Bode bent, scooped her up, and placed her on the bench, knocking the tumbler of whiskey out of the way. He took the shawl from around her shoulders, folded it, and put it under her head. She was already coming around, blinking rapidly against the bright sunlight streaming through the windows. He stood and drew the curtains. The skylight kept the room from being dark.
He removed Comfort’s hat and laid the back of his hand lightly over her forehead. Her skin was cool but not clammy. “Perhaps we should think about other things that could have contributed to your fainting spell.”
“What things?” she asked dully. She tapped his wrist to encourage him to remove his hand. When he did, she placed her forearm across her eyes. “I believe I mentioned the crowd, the heat, the stooping and standing. None of those apply here.”
“You did jump to your feet.”
“I don’t think that was it.”
“All right. What if it is me?”
“It’s not.”
He didn’t think it was, but he was gratified to hear her say it with so much conviction. What he had to say next was more difficult. “Are you carrying Bram’s child?”
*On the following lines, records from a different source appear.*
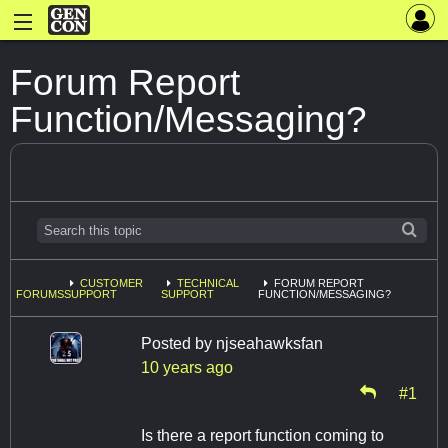
Forum Report
Function/Messaging?
CUSTOMER
TECHNICAL
FORUM REPORT
FORUMS
SUPPORT
SUPPORT
FUNCTION/MESSAGING?
Posted by
njseahawksfan
10 years ago
#1
Is there a report function coming to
Comfort tore her arm away from her eyes so quickly that Bode had no chance to duck out of the way. She hit him in the head with the back of her hand. “Oh, God. I’m sorry. Did I miss your eye at least? Please tell me I missed your eye.”
He’d managed to grab her wrist before she drew it back, and now he held on, surrounding the loose fist she made with his fingers. “You missed both of them,” he said.
The clasp of his fingers was firm and warm. Comfort didn’t try to remove her hand from it. She had the odd sensation of complete calm. Given the question he’d just put before her, it was an unreasonable response.
“I’m not carrying your brother’s child,” she said. “Or anyone else’s.”
“I guessed that when you tried to blind me.”
She started to object and then realized Bode was teasing her. That seemed an equally unreasonable response. “You’re different than I expected.”
“Since I imagine most of what you know about me came from Bram, I hope that means I’ve exceeded your expectations.”
She smiled faintly and nodded.
“Good.”
He held her gaze, and Comfort didn’t look away; she didn’t want to. His eyes no longer reflected the violet-blue spark of light glancing off steel. What she saw were deep, warm pools that invited her to stir their perfect stillness.
Without quite knowing why, she accepted their invitation. She raised her head. Her lips parted. She waited.
She understood what she hadn’t in the moment before he touched her mouth with his.
Bode’s eyes had been the calm before the storm.